Preparation and tribological properties of dual-coated CuO nanoparticles as water based lubricant additives

Adding nanoparticles in water-based lubricant is an effective method to improve the tribological properties of water-based lubricant. However, the use of water-based lubricant is limited because of the poor dispersion stability of nanoparticles in water. In this paper, CuO nanoparticles were synthesized by homogeneous precipitation method and then dual-coated with sodium oleate and alkylphenol polyoxyethylene ether in sequence in order to be dispersed stably in water. The samples were characterized via X-ray diffraction, Fourier transform infrared spectra and Transmission electron microscopy. The dispersion stability was researched by the standing for 3 months, centrifuging experiments with high-speed and zeta potential of nano-CuO in water. The tribological properties of the dual-coated nano-CuO as water based lubricant additives were evaluated with an MSR-10D four-ball tribotester and scanning electron microscope was used to analyze the worn surface.
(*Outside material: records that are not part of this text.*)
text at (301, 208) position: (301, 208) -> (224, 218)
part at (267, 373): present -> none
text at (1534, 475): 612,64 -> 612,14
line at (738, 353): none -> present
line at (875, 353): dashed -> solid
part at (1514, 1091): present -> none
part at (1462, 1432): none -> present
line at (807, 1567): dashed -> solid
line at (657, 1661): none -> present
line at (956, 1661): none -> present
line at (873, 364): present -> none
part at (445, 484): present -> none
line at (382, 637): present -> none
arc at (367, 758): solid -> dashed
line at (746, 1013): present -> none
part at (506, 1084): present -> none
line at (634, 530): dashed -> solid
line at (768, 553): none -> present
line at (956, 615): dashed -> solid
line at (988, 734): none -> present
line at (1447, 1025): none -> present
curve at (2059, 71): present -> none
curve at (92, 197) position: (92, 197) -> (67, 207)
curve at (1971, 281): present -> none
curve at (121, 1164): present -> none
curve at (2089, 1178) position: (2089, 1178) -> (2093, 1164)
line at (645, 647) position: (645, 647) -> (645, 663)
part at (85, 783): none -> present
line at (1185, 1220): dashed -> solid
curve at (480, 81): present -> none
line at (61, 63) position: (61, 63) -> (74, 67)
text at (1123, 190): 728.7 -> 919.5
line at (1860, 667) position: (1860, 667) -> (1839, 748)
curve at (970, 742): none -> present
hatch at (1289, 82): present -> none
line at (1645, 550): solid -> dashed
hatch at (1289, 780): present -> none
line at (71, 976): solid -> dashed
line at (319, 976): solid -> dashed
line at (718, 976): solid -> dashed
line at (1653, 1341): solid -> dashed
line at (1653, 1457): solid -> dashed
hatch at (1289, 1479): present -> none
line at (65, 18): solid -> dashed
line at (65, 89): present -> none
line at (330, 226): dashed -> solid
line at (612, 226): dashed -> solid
The results show that the dispersion stability of CuO nanoparticles in deionized water can be enhanced obviously by surface dual-coating process, and the surface-modified CuO nanoparticles can remarkably improve the anti-friction and anti-wear abilities of deionized water. Compared with the deionized water, the friction coefficient and the wear scar diameter of the deionized water added dual-coated CuO nanoparticles are significantly reduced, and the dual-coated CuO nanoparticles in the deionized water has an optimum concentration in order to obtain the excellent tribological properties under a certain load. Meanwhile, the optimal additive concentration of dual-coated CuO nanoparticles enhances with the increase of the applied load which contributes to the separation of nanoparticles between rough surfaces.